The goal is a new kind of faculty-student engagement that puts the focus on group-based, student-centered learning where students are tasked with discovering the answers to problems or questions themselves, as opposed to being told how something works and being required to memorize that information.

“The role of the faculty member now shifts in this model to being more of a facilitator, not a lecturer. They pose these questions to the groups and then help the students navigate their way through the discovery process,” Geary said. “This new model means that we may cover fewer topics in the same time period, but that the students remember and understand far, far more of the core concepts than they did before.”

To learn the new model, faculty attend a summer institute at Western to get instruction from SMATE faculty on how best to use the new classroom techniques, and the early results of the training are very positive.

Brad Smith, Physical Sciences faculty member at Skagit Valley College, said that his Geology students are definitely more engaged and involved in their own learning using the new model.

“They can’t just coast through class any longer; they have to actively participate in order to learn,” he said. “When a student is working in a small group mastering new ideas, a sense of ‘we’re all learning this together’ empowers them to take more risks and challenges, rather than feeling like an outsider or interloper listening to a lecture on something they don’t think they will ever understand.”
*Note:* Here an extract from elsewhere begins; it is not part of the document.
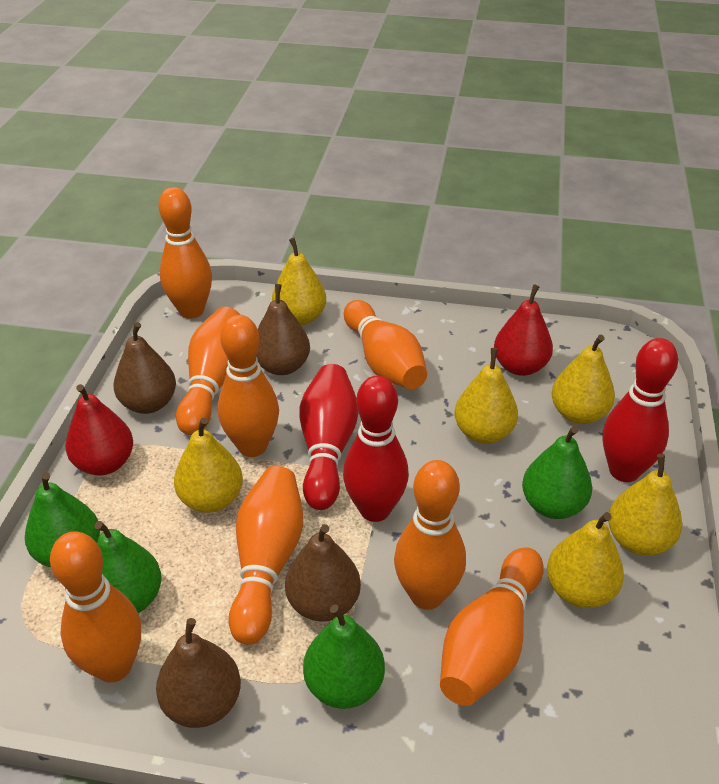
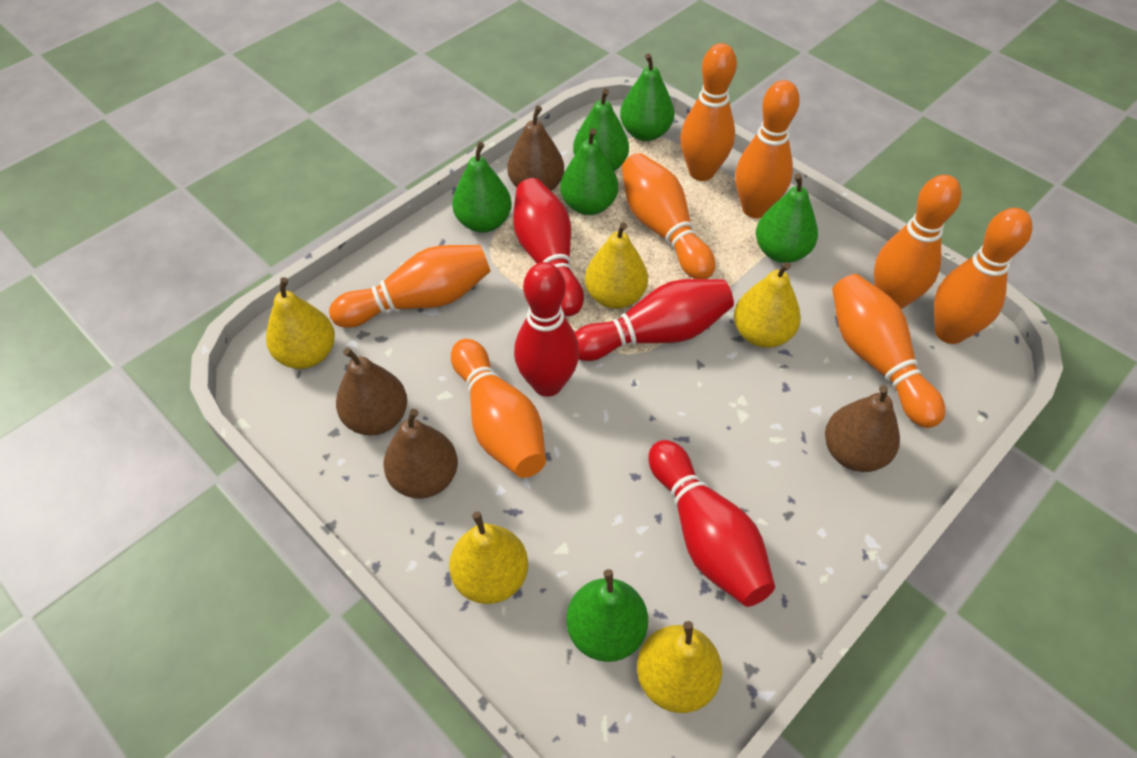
green pear: [25,472,100,567] [94,521,162,613] [303,604,385,709] [522,426,592,519] = 4 -> [452,142,512,233] [560,128,618,215] [566,569,648,662] [573,89,629,171] [620,53,674,141] [756,173,818,263] = 6
red bowling pin: [299,364,358,510] [343,376,409,522] [602,338,678,482] = 3 -> [513,178,584,316] [514,262,579,397] [575,279,734,361] [649,440,775,607] = 4
red pear: [66,384,133,475] [494,284,553,376] = 2 -> none = 0
yellow pear: [174,418,243,513] [272,237,326,325] [455,348,518,444] [547,512,624,608] [551,335,615,424] [608,454,682,556] = 6 -> [266,277,335,369] [449,512,528,604] [585,222,648,309] [637,621,722,713] [734,262,801,348] = 5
And while it takes more preparation before class and analysis after class than the typical lecture model, Smith said thus far the gains in student learning and satisfaction justify the effort.

In the end, Geary said he thinks the new model will do more than improve how much students remember about their science courses – it will improve the number of students who end up pursuing majors and careers in the sciences.

“A broader, deeper understanding of the sciences forges new paths and interests that weren’t there before,” he said. “And in the end, that’s a huge, huge takeaway.”